If anything, at a time when enrollment in teacher prep programs is dwindling across the country, the challenge has been keeping up with the demand from area school districts that want to participate, said Andrea Decker, BU’s director of field education. The program is cost effective for districts because they receive state aid through a Broome-Tioga BOCES cost-sharing agreement.

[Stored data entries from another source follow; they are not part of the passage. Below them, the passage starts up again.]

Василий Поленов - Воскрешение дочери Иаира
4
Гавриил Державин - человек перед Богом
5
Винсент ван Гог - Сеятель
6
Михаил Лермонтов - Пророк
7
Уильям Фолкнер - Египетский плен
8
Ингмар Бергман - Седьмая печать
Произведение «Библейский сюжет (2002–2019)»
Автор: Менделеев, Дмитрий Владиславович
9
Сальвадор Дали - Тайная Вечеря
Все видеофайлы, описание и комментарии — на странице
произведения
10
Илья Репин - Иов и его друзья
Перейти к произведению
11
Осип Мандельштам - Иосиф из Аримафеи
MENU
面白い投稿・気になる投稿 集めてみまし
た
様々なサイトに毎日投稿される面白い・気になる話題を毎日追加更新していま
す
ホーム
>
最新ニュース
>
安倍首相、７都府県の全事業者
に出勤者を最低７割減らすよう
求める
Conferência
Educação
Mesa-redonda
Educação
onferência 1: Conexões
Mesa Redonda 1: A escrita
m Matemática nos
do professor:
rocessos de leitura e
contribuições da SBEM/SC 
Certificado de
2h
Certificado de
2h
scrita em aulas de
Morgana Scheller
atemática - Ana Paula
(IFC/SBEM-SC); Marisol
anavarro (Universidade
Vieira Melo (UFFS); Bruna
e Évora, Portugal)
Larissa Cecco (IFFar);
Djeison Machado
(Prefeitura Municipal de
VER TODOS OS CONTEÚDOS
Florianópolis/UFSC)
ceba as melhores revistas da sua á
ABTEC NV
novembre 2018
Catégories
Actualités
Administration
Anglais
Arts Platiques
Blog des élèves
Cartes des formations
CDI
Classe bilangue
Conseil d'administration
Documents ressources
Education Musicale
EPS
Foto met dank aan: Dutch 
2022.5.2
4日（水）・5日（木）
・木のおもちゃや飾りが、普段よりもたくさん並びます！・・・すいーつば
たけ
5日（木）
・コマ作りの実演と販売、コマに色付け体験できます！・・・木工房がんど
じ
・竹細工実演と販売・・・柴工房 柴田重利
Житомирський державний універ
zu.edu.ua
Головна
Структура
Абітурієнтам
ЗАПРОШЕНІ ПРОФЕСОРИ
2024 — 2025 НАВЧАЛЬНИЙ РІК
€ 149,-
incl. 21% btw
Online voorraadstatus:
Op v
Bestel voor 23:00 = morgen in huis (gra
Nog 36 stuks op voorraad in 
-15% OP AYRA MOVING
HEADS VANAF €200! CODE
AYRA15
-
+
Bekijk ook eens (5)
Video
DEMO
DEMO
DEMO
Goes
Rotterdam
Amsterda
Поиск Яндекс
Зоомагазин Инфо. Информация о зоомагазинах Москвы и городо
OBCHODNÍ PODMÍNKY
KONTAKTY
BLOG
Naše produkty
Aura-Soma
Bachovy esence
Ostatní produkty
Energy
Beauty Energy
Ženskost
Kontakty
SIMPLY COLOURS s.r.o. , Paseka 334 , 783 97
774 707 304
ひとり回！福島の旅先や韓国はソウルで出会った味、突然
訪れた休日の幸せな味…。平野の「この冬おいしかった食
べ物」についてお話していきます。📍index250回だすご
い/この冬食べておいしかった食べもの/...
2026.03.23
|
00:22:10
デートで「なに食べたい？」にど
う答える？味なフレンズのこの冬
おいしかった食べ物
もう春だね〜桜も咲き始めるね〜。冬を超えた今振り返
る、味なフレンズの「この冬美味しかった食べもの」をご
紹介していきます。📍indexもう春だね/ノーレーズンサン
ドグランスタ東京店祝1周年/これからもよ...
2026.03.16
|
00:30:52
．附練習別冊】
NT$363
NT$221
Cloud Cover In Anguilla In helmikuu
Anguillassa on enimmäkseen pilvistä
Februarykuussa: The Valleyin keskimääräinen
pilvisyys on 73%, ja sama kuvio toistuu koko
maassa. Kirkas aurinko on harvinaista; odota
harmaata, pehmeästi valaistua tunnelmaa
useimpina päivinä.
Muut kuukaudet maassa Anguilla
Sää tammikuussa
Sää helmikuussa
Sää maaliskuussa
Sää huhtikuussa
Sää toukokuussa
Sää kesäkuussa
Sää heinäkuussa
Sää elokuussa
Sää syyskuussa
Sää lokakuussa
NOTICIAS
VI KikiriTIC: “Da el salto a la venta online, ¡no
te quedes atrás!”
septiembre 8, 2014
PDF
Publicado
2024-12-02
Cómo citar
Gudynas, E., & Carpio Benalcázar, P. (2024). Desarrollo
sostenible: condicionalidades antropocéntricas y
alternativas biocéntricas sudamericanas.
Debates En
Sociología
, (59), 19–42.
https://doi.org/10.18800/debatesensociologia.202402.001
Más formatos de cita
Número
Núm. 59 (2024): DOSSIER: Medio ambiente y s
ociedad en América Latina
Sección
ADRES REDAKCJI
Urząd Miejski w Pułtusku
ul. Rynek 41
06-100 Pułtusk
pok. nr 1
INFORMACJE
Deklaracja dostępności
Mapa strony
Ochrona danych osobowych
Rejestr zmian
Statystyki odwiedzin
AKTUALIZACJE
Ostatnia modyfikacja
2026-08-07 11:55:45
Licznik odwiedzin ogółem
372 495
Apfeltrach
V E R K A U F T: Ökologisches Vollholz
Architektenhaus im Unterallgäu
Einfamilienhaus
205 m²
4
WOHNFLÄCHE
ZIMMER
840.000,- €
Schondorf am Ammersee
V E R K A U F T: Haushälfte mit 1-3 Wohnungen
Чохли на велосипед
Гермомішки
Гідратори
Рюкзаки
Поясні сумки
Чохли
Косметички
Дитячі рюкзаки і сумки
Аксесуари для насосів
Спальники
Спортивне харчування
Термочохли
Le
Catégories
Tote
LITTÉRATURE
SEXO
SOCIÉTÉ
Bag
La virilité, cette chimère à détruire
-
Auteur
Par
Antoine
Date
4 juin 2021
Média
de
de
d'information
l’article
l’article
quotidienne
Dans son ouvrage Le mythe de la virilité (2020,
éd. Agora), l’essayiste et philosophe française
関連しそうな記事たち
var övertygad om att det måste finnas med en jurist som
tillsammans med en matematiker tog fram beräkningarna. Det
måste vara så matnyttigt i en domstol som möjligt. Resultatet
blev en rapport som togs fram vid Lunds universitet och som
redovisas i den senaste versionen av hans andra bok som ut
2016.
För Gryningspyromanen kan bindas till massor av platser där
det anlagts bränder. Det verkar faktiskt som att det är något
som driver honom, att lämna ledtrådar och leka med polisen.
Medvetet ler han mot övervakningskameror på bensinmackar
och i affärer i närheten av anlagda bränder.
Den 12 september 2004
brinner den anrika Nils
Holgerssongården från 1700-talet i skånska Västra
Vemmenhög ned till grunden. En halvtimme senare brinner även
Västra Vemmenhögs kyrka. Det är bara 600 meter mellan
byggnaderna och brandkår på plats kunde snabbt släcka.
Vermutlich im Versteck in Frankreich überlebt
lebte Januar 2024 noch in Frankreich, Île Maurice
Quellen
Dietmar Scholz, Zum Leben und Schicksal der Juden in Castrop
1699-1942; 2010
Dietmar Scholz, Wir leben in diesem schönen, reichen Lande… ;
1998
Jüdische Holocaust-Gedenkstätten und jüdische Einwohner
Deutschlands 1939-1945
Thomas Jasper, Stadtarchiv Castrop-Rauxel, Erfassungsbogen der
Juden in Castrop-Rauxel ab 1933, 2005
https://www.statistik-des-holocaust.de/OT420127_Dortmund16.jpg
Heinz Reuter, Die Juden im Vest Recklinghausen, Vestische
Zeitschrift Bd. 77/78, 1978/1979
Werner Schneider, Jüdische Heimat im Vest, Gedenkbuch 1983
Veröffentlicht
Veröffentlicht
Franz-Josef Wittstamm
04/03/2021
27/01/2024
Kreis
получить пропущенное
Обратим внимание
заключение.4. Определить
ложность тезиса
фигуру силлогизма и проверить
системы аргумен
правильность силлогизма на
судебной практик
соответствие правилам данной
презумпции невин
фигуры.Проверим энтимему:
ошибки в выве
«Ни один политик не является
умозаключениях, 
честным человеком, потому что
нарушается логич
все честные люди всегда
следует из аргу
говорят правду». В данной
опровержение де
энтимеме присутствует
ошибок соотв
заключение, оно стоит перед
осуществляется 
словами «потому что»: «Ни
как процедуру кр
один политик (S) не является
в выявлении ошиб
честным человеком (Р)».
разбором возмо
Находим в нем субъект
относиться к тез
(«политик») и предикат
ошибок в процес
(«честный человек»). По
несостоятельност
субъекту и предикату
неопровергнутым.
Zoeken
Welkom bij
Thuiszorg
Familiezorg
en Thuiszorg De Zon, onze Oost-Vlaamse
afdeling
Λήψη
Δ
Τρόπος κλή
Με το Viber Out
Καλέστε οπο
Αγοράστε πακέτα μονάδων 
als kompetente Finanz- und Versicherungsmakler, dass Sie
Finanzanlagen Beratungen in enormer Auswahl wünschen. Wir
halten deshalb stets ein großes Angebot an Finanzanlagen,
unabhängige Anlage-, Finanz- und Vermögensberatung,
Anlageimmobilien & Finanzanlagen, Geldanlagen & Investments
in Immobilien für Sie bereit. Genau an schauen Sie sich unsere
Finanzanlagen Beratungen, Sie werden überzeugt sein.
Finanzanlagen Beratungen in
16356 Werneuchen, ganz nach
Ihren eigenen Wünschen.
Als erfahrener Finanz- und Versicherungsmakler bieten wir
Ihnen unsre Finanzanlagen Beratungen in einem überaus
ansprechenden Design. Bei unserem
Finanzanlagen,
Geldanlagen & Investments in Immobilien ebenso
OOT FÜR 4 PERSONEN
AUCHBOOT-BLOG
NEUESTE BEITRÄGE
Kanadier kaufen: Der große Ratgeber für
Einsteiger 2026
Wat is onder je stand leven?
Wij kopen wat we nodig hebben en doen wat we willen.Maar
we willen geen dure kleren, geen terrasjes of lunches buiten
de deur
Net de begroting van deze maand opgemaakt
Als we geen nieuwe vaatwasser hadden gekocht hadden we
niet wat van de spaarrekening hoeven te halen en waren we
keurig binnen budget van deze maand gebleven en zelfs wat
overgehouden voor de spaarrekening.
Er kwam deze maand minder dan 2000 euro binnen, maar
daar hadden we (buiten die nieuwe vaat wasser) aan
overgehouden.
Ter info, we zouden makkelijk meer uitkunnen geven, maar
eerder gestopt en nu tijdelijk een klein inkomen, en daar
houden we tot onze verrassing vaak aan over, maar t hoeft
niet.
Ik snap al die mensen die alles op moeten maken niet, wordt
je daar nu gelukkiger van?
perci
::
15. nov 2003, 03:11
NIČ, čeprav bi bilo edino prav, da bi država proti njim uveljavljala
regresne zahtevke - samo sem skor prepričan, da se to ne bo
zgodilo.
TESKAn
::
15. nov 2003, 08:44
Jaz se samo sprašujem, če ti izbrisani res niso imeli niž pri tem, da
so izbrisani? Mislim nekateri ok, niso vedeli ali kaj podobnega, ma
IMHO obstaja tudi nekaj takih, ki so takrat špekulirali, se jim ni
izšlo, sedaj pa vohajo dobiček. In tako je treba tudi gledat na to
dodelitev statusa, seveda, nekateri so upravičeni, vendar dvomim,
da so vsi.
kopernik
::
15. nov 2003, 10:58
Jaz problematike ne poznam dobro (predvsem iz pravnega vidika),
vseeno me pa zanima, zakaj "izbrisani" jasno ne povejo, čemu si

Decker, a member of United University Professions, heard about the funding mechanism from a colleague at SUNY Brockport, which has a similar immersion program.

“It’s really been a great program for our district and the college students,” said Deposit Teachers Association President Erin Wehrli. “It gives the future teachers a comprehensive field experience, a strong mentor and, of course, getting paid is a big plus when you’re a graduate student.”

Students gave the program rave reviews. “I thoroughly enjoyed the SWAP program,” said JoAnna Cockram, who was assigned to Deposit first as a SWAP participant and then as a student teacher. “Not only was I able to apply what I was learning in my college courses in the classroom, but I was also becoming a part of the school community. I gained invaluable relationships with administration, teachers, staff and students.” After graduating last year, she is now working as a substitute in the rural district.

“Being a substitute gave me a better feel for the whole community and it was such a great opportunity to be in all different level classes, from pre-K to fifth grade,” said student Jacqueline Luchetti, who will be graduating in May with a master’s degree in special education. “Subbing also really boosted my confidence for (this semester’s) student teaching. I’m a hands-on learner so this program was a perfect fit for me.”

Decker noted the rigorous commitment is not for everyone. Committing the time for three days in the field can be challenging and difficult to schedule. For others, the program has been a good recruitment tool.

“I remember one student specifically chose our program because he could count on getting paid as a substitute,” Decker said. “He also liked the idea that it was more clinical and less theoretical.”

Schools struggling with sub shortage

Ninety six percent of superintendents reported difficulty finding daily and long-term substitute teachers, according to a report by the New York State Educational Conference Board. The success rates for finding substitutes was as low as 59 percent, the report noted.

The ECB noted several factors: a drop in teacher prep program enrollments, a cap on how much retirees can earn and state regulations that limit subbing.